Other elements of the budget have come under immense scrutiny, namely the taxes that are to be levied upon computers, computer accessories and most importantly the prices of textile industry machinery. There can be no argument strong enough to back these cases up. The economics of it is simple, the garments industry accounts for roughly 70 percent of our meagre export earnings, taxing the machinery used in that industry is ridiculous to say the least. The official line is that in doing so we are streamlining our industry and preparing it for harder times, but that begs the question with our currency losing value at an alarming rate, is reducing our foreign reserves the right thing to do. More importantly is it ever the right thing to do? Some have claimed this was done purposely to slow down the garments industry in Bangladesh, while helping India consolidate itself in the same industry. While they may for the time being be conspiracy theories it still does not bode well for our already flagging export industries.
Along with textile machinery there was the announcement of an as of yet to be specified tax on computers and their accessories. While the tax on textiles hurts the foreign exchange reserves the inane tax on computers serves only to cripple the nation intellectually. After trying to push Information Technology as a fast growing export to tax computers lacks common sense. For an underdeveloped country one feels taxing computers only serves to keep us in our place. If the few glimmers of hope we harbour of leaving our current situation are extinguished then the budget had gone wrong somewhere, it has gone horribly wrong then. Along with these the changes in customs duties could severely hamper domestic industries.
The Centre for Policy Dialogue report on the budget says, “There is a high possibility that the proposed restructuring of tariff, not withstanding being progressive in nature, may create anti-domestic industry bias.”
|The new budget proposes to tax computers and their accessories.
The price of reconditioned cars is set to fall, as the sellers' commission will be raised.
There were also glaring omissions from the budget showing a serious lack of foresight as the Chittagong, Mongla and Deep Sea Ports were not mentioned and thereby no allocation was made.
All in all, the budget promised a lot and delivered little and its spectacular size overshadowed the massive gaps between policies.
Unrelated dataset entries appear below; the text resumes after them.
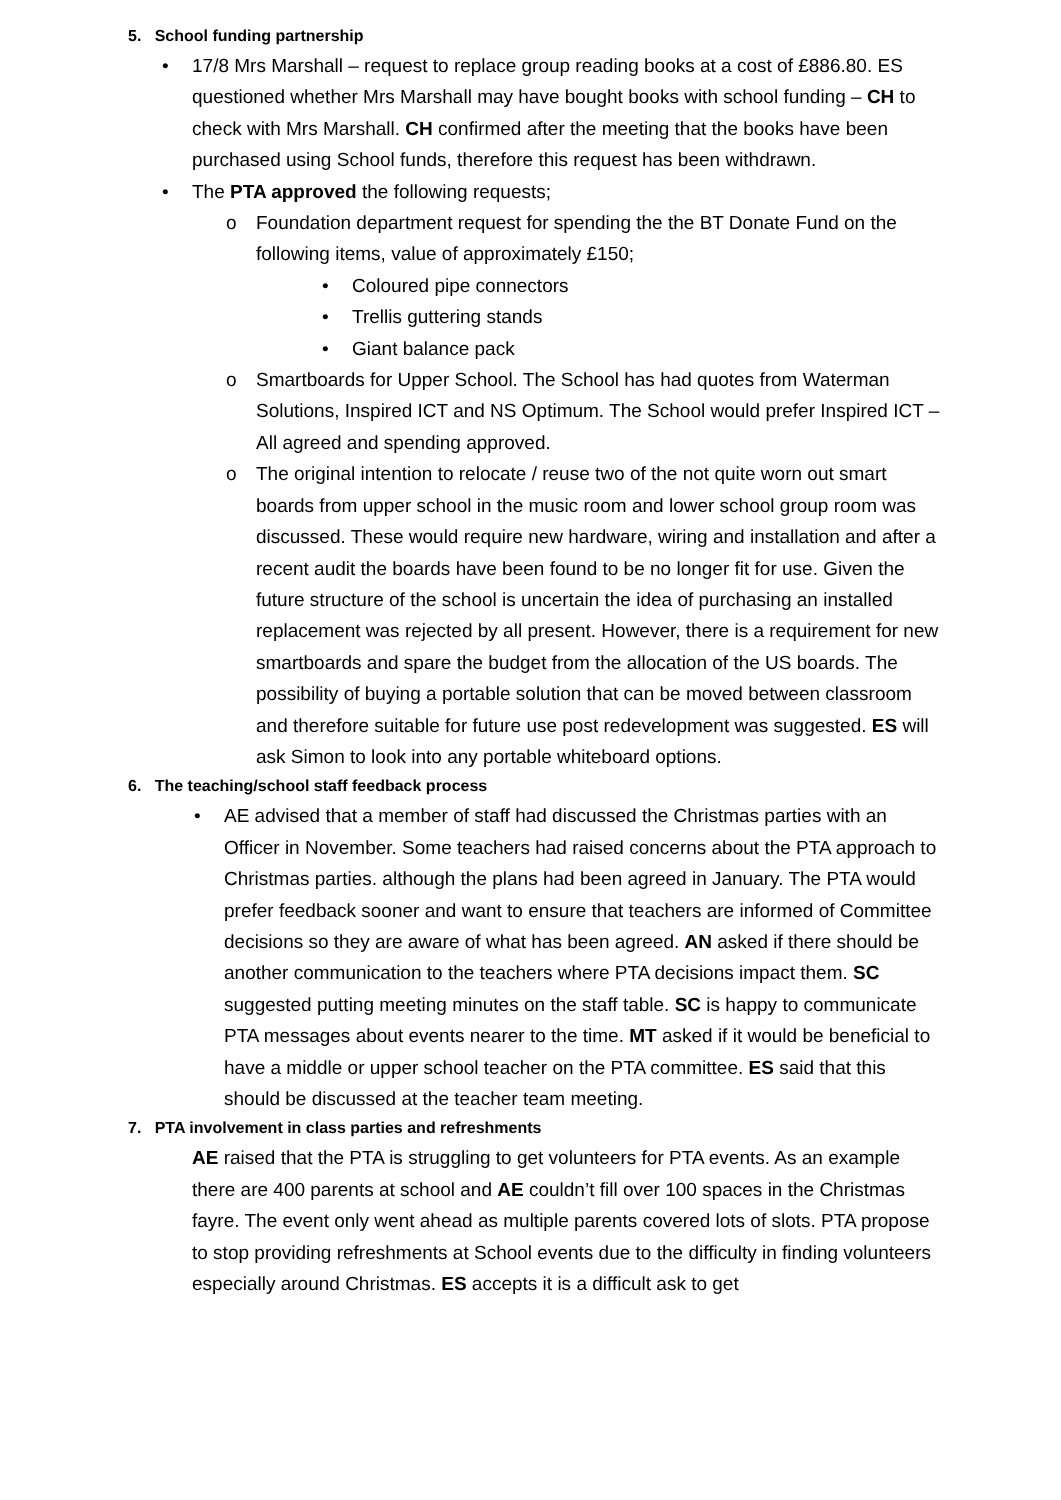5. School funding partnership
• 17/8 Mrs Marshall – request to replace group reading books at a cost of £886.80. ES questioned whether Mrs Marshall may have bought books with school funding – CH to check with Mrs Marshall. CH confirmed after the meeting that the books have been purchased using School funds, therefore this request has been withdrawn.
• The PTA approved the following requests;
o Foundation department request for spending the the BT Donate Fund on the following items, value of approximately £150;
• Coloured pipe connectors
• Trellis guttering stands
• Giant balance pack
o Smartboards for Upper School. The School has had quotes from Waterman Solutions, Inspired ICT and NS Optimum. The School would prefer Inspired ICT – All agreed and spending approved.
o The original intention to relocate / reuse two of the not quite worn out smart boards from upper school in the music room and lower school group room was discussed. These would require new hardware, wiring and installation and after a recent audit the boards have been found to be no longer fit for use. Given the future structure of the school is uncertain the idea of purchasing an installed replacement was rejected by all present. However, there is a requirement for new smartboards and spare the budget from the allocation of the US boards. The possibility of buying a portable solution that can be moved between classroom and therefore suitable for future use post redevelopment was suggested. ES will ask Simon to look into any portable whiteboard options.
6. The teaching/school staff feedback process
• AE advised that a member of staff had discussed the Christmas parties with an Officer in November. Some teachers had raised concerns about the PTA approach to Christmas parties. although the plans had been agreed in January. The PTA would prefer feedback sooner and want to ensure that teachers are informed of Committee decisions so they are aware of what has been agreed. AN asked if there should be another communication to the teachers where PTA decisions impact them. SC suggested putting meeting minutes on the staff table. SC is happy to communicate PTA messages about events nearer to the time. MT asked if it would be beneficial to have a middle or upper school teacher on the PTA committee. ES said that this should be discussed at the teacher team meeting.
7. PTA involvement in class parties and refreshments
AE raised that the PTA is struggling to get volunteers for PTA events. As an example there are 400 parents at school and AE couldn’t fill over 100 spaces in the Christmas fayre. The event only went ahead as multiple parents covered lots of slots. PTA propose to stop providing refreshments at School events due to the difficulty in finding volunteers especially around Christmas. ES accepts it is a difficult ask to get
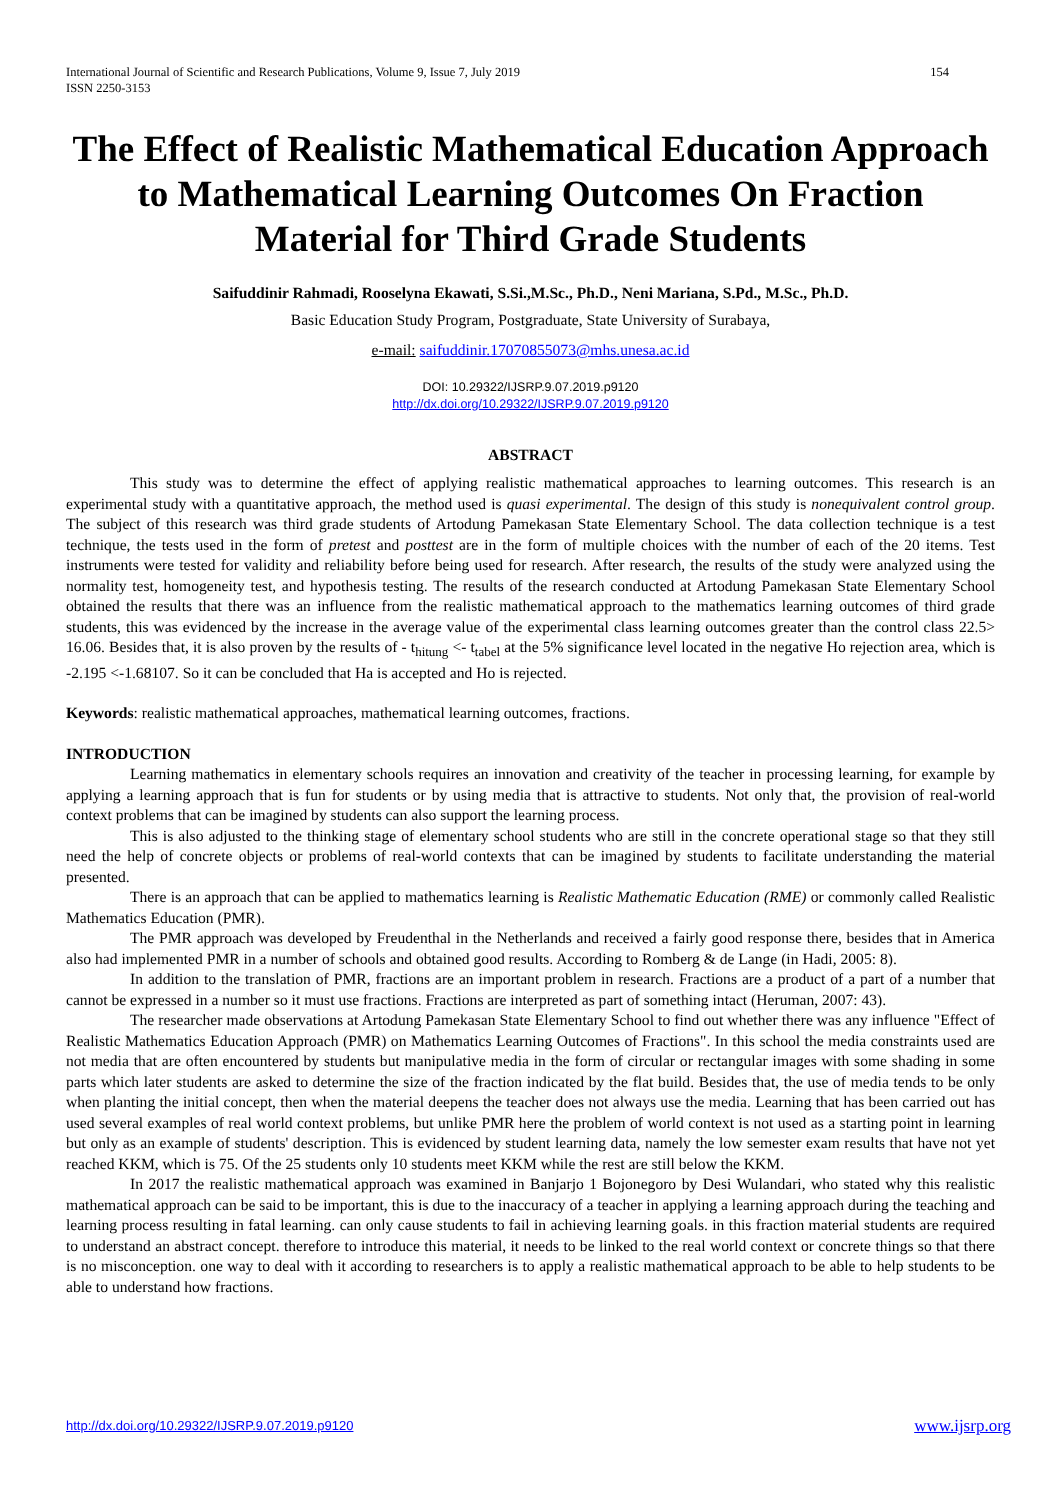International Journal of Scientific and Research Publications, Volume 9, Issue 7, July 2019
ISSN 2250-3153 154
The Effect of Realistic Mathematical Education Approach to Mathematical Learning Outcomes On Fraction Material for Third Grade Students
Saifuddinir Rahmadi, Rooselyna Ekawati, S.Si.,M.Sc., Ph.D., Neni Mariana, S.Pd., M.Sc., Ph.D.
Basic Education Study Program, Postgraduate, State University of Surabaya,
e-mail: saifuddinir.17070855073@mhs.unesa.ac.id
DOI: 10.29322/IJSRP.9.07.2019.p9120
http://dx.doi.org/10.29322/IJSRP.9.07.2019.p9120
ABSTRACT
This study was to determine the effect of applying realistic mathematical approaches to learning outcomes. This research is an experimental study with a quantitative approach, the method used is quasi experimental. The design of this study is nonequivalent control group. The subject of this research was third grade students of Artodung Pamekasan State Elementary School. The data collection technique is a test technique, the tests used in the form of pretest and posttest are in the form of multiple choices with the number of each of the 20 items. Test instruments were tested for validity and reliability before being used for research. After research, the results of the study were analyzed using the normality test, homogeneity test, and hypothesis testing. The results of the research conducted at Artodung Pamekasan State Elementary School obtained the results that there was an influence from the realistic mathematical approach to the mathematics learning outcomes of third grade students, this was evidenced by the increase in the average value of the experimental class learning outcomes greater than the control class 22.5> 16.06. Besides that, it is also proven by the results of - t<sub>hitung</sub> <- t<sub>tabel</sub> at the 5% significance level located in the negative Ho rejection area, which is -2.195 <-1.68107. So it can be concluded that Ha is accepted and Ho is rejected.
Keywords: realistic mathematical approaches, mathematical learning outcomes, fractions.
INTRODUCTION
Learning mathematics in elementary schools requires an innovation and creativity of the teacher in processing learning, for example by applying a learning approach that is fun for students or by using media that is attractive to students. Not only that, the provision of real-world context problems that can be imagined by students can also support the learning process.
This is also adjusted to the thinking stage of elementary school students who are still in the concrete operational stage so that they still need the help of concrete objects or problems of real-world contexts that can be imagined by students to facilitate understanding the material presented.
There is an approach that can be applied to mathematics learning is Realistic Mathematic Education (RME) or commonly called Realistic Mathematics Education (PMR).
The PMR approach was developed by Freudenthal in the Netherlands and received a fairly good response there, besides that in America also had implemented PMR in a number of schools and obtained good results. According to Romberg & de Lange (in Hadi, 2005: 8).
In addition to the translation of PMR, fractions are an important problem in research. Fractions are a product of a part of a number that cannot be expressed in a number so it must use fractions. Fractions are interpreted as part of something intact (Heruman, 2007: 43).
The researcher made observations at Artodung Pamekasan State Elementary School to find out whether there was any influence "Effect of Realistic Mathematics Education Approach (PMR) on Mathematics Learning Outcomes of Fractions". In this school the media constraints used are not media that are often encountered by students but manipulative media in the form of circular or rectangular images with some shading in some parts which later students are asked to determine the size of the fraction indicated by the flat build. Besides that, the use of media tends to be only when planting the initial concept, then when the material deepens the teacher does not always use the media. Learning that has been carried out has used several examples of real world context problems, but unlike PMR here the problem of world context is not used as a starting point in learning but only as an example of students' description. This is evidenced by student learning data, namely the low semester exam results that have not yet reached KKM, which is 75. Of the 25 students only 10 students meet KKM while the rest are still below the KKM.
In 2017 the realistic mathematical approach was examined in Banjarjo 1 Bojonegoro by Desi Wulandari, who stated why this realistic mathematical approach can be said to be important, this is due to the inaccuracy of a teacher in applying a learning approach during the teaching and learning process resulting in fatal learning. can only cause students to fail in achieving learning goals. in this fraction material students are required to understand an abstract concept. therefore to introduce this material, it needs to be linked to the real world context or concrete things so that there is no misconception. one way to deal with it according to researchers is to apply a realistic mathematical approach to be able to help students to be able to understand how fractions.
http://dx.doi.org/10.29322/IJSRP.9.07.2019.p9120 www.ijsrp.org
There are some good moves: education, power and agriculture were all dealt with effectively, even though the power generation scheme lacks a time table at least there has been some degree of foresight. Other sectors such as textiles are let down badly and there seems to be an over reliance on importing goods, including agricultural goods which does not bode well for us. The alleged pro-poor budget is to be a wolf in sheep's clothing and in the end the promise of poverty alleviation seems a far-fetched one.